More than five weeks out from Eagle County’s first confirmed COVID-19 case on March 6, the county’s top health official said they're on the other side of the hill.

VAIL, Colo. — It’s the question that persists during this pandemic, with days running together and social isolation making us all lose track of time. 

Basically, where the heck are we? 

> VIDEO: Why social distancing is so important to flatten the COVID-19 curve.

“I think it’s safe to say we’ve moved past the peak,” said Heath Harmon, the director of Eagle County Public Health and Environment. “Our data is showing that. We can look at that in three different ways. We’ve looked at that in onset dates, we’ve also looked at that by sort of self-monitoring with the symptom tracker platform that we have up. And we’ve also been looking at what does this look like by test date? And all three of those models right now are telling us we’ve moved beyond that peak.”
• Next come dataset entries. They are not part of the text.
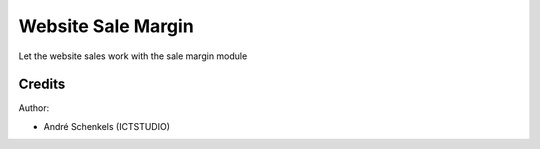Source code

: Website Sale Margin
===========================================
Let the website sales work with the sale margin module

Credits
-------

Author:

* André Schenkels (ICTSTUDIO)
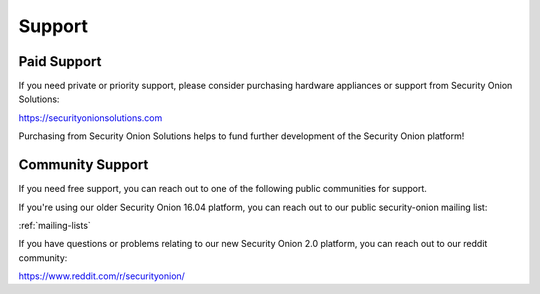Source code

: .. _support:

Support
=======

Paid Support
------------

If you need private or priority support, please consider purchasing hardware appliances or support from Security Onion Solutions:

https://securityonionsolutions.com

Purchasing from Security Onion Solutions helps to fund further development of the Security Onion platform!

Community Support
-----------------

If you need free support, you can reach out to one of the following public communities for support.

If you're using our older Security Onion 16.04 platform, you can reach out to our public security-onion mailing
list:

:ref:`mailing-lists`

If you have questions or problems relating to our new Security Onion 2.0 platform, you can reach out to our reddit community:

https://www.reddit.com/r/securityonion/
One prominent national model predicting the pandemic’ trajectory shows the state hit its peak on April 4. That’s according to the Institute for Health Metrics and Evaluation, which, in its model, assumes “full social distancing.”

But Jill Hunsaker Ryan, the state’s top health official and a former Eagle County Commissioner who underwent isolation in her Edwards home after her husband tested positive, told reporters last week that the state’s public health department is confident “our peak has not hit.”